ASSIGNMENT
Copy each line of the data beneath in which the word "Address" appears.

─── DATA EXTRACT ───

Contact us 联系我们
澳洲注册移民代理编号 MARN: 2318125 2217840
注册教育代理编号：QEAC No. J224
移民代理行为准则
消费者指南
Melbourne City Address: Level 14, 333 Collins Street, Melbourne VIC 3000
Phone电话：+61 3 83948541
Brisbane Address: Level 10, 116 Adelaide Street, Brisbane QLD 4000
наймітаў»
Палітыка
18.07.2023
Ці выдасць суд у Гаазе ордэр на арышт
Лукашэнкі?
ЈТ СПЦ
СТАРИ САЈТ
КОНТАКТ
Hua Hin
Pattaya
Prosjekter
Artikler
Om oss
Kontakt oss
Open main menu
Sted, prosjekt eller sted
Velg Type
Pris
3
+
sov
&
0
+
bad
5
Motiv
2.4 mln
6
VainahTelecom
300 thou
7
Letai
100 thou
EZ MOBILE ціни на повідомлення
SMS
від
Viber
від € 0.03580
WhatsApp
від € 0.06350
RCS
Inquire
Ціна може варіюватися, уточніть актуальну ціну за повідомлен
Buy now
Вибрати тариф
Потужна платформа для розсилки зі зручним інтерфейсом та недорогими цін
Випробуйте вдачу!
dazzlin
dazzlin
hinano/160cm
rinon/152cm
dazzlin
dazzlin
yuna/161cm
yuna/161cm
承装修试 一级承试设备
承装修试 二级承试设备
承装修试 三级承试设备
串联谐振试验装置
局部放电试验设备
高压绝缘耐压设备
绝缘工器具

───
─── DATA EXTRACT ───

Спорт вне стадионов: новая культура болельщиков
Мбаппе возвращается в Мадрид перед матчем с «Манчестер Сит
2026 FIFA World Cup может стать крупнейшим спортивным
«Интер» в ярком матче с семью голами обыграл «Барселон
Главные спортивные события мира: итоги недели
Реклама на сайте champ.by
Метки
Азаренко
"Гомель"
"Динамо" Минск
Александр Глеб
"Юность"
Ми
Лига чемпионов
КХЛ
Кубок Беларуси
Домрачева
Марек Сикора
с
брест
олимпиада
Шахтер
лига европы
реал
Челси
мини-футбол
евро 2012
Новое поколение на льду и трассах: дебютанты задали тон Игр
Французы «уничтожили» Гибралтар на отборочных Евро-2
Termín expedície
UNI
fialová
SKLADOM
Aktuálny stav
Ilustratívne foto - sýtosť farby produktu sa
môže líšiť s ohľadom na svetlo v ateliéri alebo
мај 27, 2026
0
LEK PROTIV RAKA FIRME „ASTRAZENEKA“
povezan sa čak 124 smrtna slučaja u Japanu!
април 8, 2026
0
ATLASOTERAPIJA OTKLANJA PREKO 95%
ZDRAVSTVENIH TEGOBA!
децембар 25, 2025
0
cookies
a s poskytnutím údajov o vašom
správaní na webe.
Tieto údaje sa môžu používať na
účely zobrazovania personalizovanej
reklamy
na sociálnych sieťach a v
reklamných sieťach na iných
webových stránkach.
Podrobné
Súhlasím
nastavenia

───

ANSWER FOR THE TASK
Melbourne City Address: Level 14, 333 Collins Street, Melbourne VIC 3000
Brisbane Address: Level 10, 116 Adelaide Street, Brisbane QLD 4000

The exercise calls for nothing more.